Since then, Seifalian’s team has built tear ducts and bypass grafts from similar materials. Lab-grown urethras, coronary arteries, heart valves and stents are next. Other groups are creating new organs by printing them. Ben Shepherd and colleagues at Organovo, a bioengineering company based in San Diego, California, used a 3D printer loaded with human cells to build a functional “mini-liver”. Although only a few millimeters wide and a mere half a millimeter thick, it produced detoxification enzymes just like a full-sized liver.

Body Shop of the Future

replacement-kidneySeifalian’s long-term ambition is to scale up production. “It would be virtually like having a shop,” he says. “People could order an organ and I would make it and send it to them.” Organs such as windpipes, ears or noses would ideally still be made to order, but blood vessels or heart valves could be manufactured in various standard sizes.

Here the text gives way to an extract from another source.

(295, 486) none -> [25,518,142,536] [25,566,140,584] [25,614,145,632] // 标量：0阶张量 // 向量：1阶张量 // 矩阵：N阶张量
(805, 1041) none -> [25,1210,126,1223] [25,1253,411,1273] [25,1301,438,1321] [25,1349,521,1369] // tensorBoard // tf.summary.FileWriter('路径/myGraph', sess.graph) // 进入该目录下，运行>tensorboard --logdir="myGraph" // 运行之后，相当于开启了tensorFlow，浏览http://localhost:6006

Work is proceeding at other institutions.  At Wake Forest University in North Carolina, for example, where the bladders were developed, researchers are working on kidneys, livers and more. Labs in China and the Netherlands are among many working on blood vessels. Researchers in regenerative medicine at the Texas Heart Institute in Houston are experimenting with how to create hearts for people in need of transplants.

The Heart Makers - Nature

Tissue engineers aim to make organs with the cells, blood vessels and nerves to become a living, functioning part of the body. Some, like Dr. Macchiarini, a surgeon who runs a laboratory that is a leader in the field, want to go even further—to harness the body’s repair mechanisms so that it can remake a damaged organ on its own.  He envisions developing even better scaffolds and implanting them without cells, relying on drugs to stimulate the body to send cells to the site. His ultimate dream is to eliminate even the synthetic scaffold. Instead, drugs would enable the body to rebuild its own scaffold.

“Don’t touch the patient,” Dr. Macchiarini said. “Just use his body to recreate his own organ. It would be fantastic.”